L’exemple champenois : pratiques de caves historiques
En Champagne, la question de l’obscurité en cave ne se discute pas : la majorité des grandes maisons stockent leurs millésimes dans de vastes crayères, ces anciennes carrières de craie creusées sous 15 à 30 mètres de profondeur. L’obscurité y est totale, hormis l’éclairage ponctuel d’exploitation lors des manipulations ou du remuage (“pupitres”). La tradition veut que les cuvées vieillissent dans le noir quasi absolu, parfois plus d’une décennie (Krug, Bollinger, Veuve Clicquot…).

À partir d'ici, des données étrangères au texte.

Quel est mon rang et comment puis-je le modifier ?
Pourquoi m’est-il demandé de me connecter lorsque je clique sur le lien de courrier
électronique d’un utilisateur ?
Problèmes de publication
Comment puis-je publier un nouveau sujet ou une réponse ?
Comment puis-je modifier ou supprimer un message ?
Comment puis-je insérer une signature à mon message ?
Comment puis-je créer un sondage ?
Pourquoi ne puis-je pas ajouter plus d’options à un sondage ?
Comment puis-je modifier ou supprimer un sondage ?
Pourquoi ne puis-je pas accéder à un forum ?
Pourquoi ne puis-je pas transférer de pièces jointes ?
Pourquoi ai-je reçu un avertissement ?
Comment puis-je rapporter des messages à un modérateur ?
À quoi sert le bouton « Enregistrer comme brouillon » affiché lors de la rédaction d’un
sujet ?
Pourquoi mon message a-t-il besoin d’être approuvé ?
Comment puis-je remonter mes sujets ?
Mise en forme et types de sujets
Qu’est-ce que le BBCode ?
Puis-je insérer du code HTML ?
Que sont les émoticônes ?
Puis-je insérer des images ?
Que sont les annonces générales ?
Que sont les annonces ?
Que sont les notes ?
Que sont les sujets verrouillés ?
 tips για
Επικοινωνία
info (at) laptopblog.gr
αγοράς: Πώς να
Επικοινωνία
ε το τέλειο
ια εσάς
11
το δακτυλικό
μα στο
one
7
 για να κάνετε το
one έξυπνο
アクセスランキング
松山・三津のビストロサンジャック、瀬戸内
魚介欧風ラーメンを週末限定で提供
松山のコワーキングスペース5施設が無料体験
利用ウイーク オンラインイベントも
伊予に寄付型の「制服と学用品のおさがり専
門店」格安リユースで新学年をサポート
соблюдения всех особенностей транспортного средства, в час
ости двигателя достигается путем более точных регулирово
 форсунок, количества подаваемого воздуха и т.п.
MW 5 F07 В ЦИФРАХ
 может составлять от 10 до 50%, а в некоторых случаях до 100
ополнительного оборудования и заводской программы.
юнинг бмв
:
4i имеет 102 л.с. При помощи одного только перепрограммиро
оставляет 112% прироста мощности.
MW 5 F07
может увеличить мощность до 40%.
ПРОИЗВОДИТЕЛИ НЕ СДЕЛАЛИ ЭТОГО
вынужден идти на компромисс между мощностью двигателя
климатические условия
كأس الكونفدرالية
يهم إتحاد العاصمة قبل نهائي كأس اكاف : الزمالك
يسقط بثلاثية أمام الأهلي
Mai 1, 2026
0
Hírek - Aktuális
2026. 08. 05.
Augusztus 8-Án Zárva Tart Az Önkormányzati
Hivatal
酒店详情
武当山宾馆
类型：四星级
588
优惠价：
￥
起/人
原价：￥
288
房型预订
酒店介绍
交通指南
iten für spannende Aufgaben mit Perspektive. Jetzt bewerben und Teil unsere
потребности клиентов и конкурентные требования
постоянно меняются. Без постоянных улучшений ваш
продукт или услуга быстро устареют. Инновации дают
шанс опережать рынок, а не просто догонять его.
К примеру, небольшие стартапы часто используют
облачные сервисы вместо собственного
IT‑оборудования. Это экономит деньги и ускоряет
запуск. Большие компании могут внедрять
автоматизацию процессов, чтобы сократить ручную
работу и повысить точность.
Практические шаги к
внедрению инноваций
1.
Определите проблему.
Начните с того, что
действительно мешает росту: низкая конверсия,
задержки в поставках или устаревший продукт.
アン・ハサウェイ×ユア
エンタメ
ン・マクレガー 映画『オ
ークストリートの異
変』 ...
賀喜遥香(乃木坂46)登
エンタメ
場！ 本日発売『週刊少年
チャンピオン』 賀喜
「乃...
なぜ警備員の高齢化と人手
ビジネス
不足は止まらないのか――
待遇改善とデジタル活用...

Dans les années 1990, plusieurs maisons prestigieuses ont même modifié leurs systèmes d’éclairage afin d’éviter l’apparition de goûts atypiques (source : « La Champagne, Le Vin, Les Hommes » – Presses du CNRS, 2013).
Les caves semi-enterrées traditionnelles des villages viticoles, utilisées depuis le XIXe siècle par de nombreux vignerons indépendants, présentent souvent une obscurité variant selon l’étroitesse des accès et la présence de puits de lumière. Les plus anciennes sont quasiment aveugles, offrant une protection quasi-identique à celle des crayères historiques.